In 1954, the seemingly impossible idea of replacing a failing vital human organ with a working one became a reality when two doctors at a Boston hospital transplanted a kidney from one identical twin to another. But ethical issues surfaced immediately after the transplant. How could consent be obtained from the donor without moral coercion? How informed is the donor’s choice? Does she understand the risks that surround her donation and recognise the uncertainties they involve?
Organ donation saves lives. The recipient of the first successful transplant lived for eight years after the surgery. But what about the guiding ethic of the medical profession, primum non nocere — above all, do no harm? Kidney donors are known to live healthy lives. However, studies in the European Union and China have shown that a third of them are vulnerable to urinary and chest infections. Doesn’t the potential risk to the donor violate the first traditional rule of medicine?

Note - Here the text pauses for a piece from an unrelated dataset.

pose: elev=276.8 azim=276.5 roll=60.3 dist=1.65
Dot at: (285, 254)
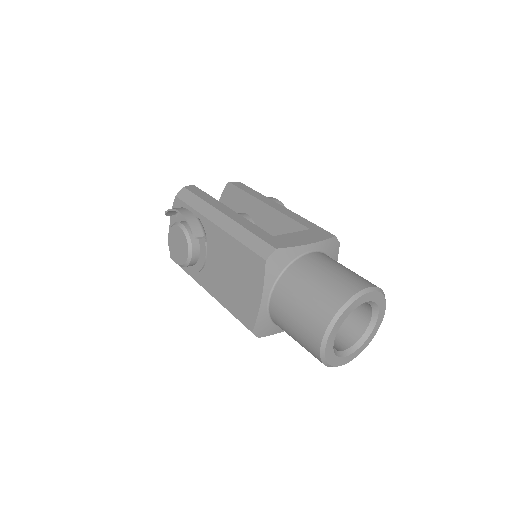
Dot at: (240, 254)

Rules in most parts of the world initially allowed only genetically-related family members to donate kidneys. But within a decade of the first transplant, developments in medical science allowed the use of other organs from unrelated deceased donors. Progress in research also allowed harvesting kidneys from unrelated donors for transplants. It is now possible for living donors to donate organs other than kidneys, including parts of the liver and lung. The ethical dilemmas around medical transplants have only grown sharper as a result.
Strictly speaking, donation means an act of giving. The donor, the one who gives, is necessarily alive, the moral agent. But the developments in medical science have somewhat upset this definition. The “donor” can now be a cadaver, incapable of willing anything. How to define consent in such cases? The simple solution is to obtain such consent beforehand. Many countries thus have registries where people state their willingness to donate organs after the end of their lives. Consent remains a fuzzy concept even then with the next-of-kin often expected to make decisions on behalf of the deceased. The NHS in Britain, for example, regularly complains that bereaved families block transplants from registered donors.

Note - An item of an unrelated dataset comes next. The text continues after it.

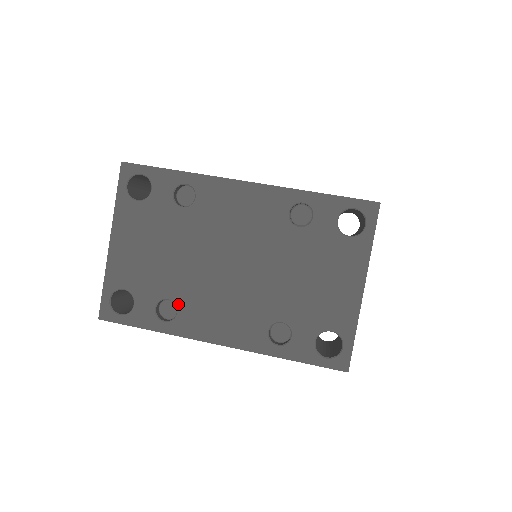
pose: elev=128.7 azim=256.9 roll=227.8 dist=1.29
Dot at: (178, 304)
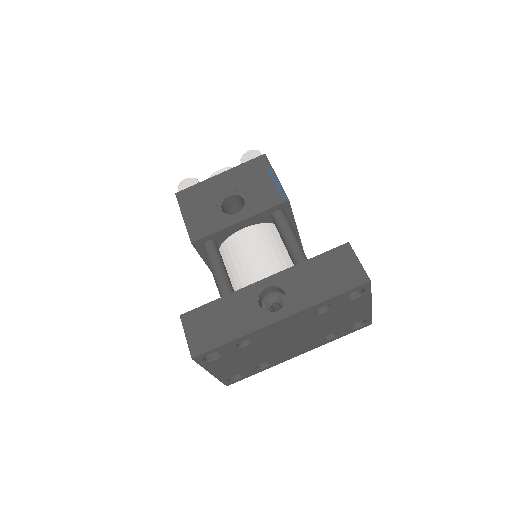
Dot at: (269, 361)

Two weeks ago, the Netherlands joined a small group of countries — including Spain, Belgium, and Wales in the UK — that have tweaked the consent rules in ways that obviate the role of a dead donor’s next-of-kin. On February 13, the country’s Parliament passed a law that deems all Dutch adults potential organ donors, unless they opt out.
Is this scheme morally defensible? It has been critiqued on the grounds that in an atmosphere where support for organ donation is all pervasive, a greater proportion of people who do not want to donate will end up having their organs used against their wishes. Though these are early days, the opt-out system does seem to be working better. Transplants in Wales, for example, have risen by a third after the health system there adopted this system in 2015. Spain is known to have one of the highest transplantation rates in the world.
We have no way of finding out how many of such donors opt-in of their will. But the systems in Spain, Belgium, Wales, and now the Netherlands, are founded on a fundamental ethical shift: Instead of putting the onus on the donor to prove altruism, they assume that the urge to save another life is innate to human beings. Altruism does have moral resonance. Consider, for example, the moral argument against the driver who speeds past someone grievously injured on a highway. Shouldn’t a similar moral force be attached to donating organs after death, given the long waiting lists for transplants in most parts of the world? In India, for example, more than 1.5 lakh patients are waiting for organs with a mere 12,000 donors available. More than 1 lakh people die of liver diseases, while just 1,000 get a liver transplant. The Ministry of Health estimates that the annual requirement for kidneys could range between 1-2 lakh while a mere 5,000 transplants happen annually in the country.
The opt-out system might, however, be put to test in cases where live donors are deemed as viable as cadavers. In the US, for example, kidney transplants as a result of donations by family members or friends outnumber those obtained from a cadaver. This often goes into making the case for a regulated market in human organs. The example often cited in support is that of Iran which offers people a legal way to sell their kidneys. However, only the desperately poor would want to sell their organs. Their decision might seem to be a “rational” one from the perspective of economic choice but is not necessarily a free choice. As the bioethicist Arthur Caplan points out, “Watching your child go hungry while you lack a job and a wealthy person waves a wad of bills in your face is not exactly a scenario that inspires confidence in the choices that the poor would make in a market for body parts.”
There is, of course, no guarantee that the opt-out system would succeed in places other than the small number of countries in which it has been adopted. Surveys in most parts of the world show that people do appreciate the ethical need for organ donation. But their altruism is also premised on the presumption that organs will be distributed in a fair manner to those in need. That rarely happens. According to Caplan, an impressive number of papers in professional journals show that “women, the elderly, the disabled and the minorities are not represented in the ranks of those receiving transplants to the extent that they could and they should”.
That remains the fundamental unresolved ethical problem of organ donation systems.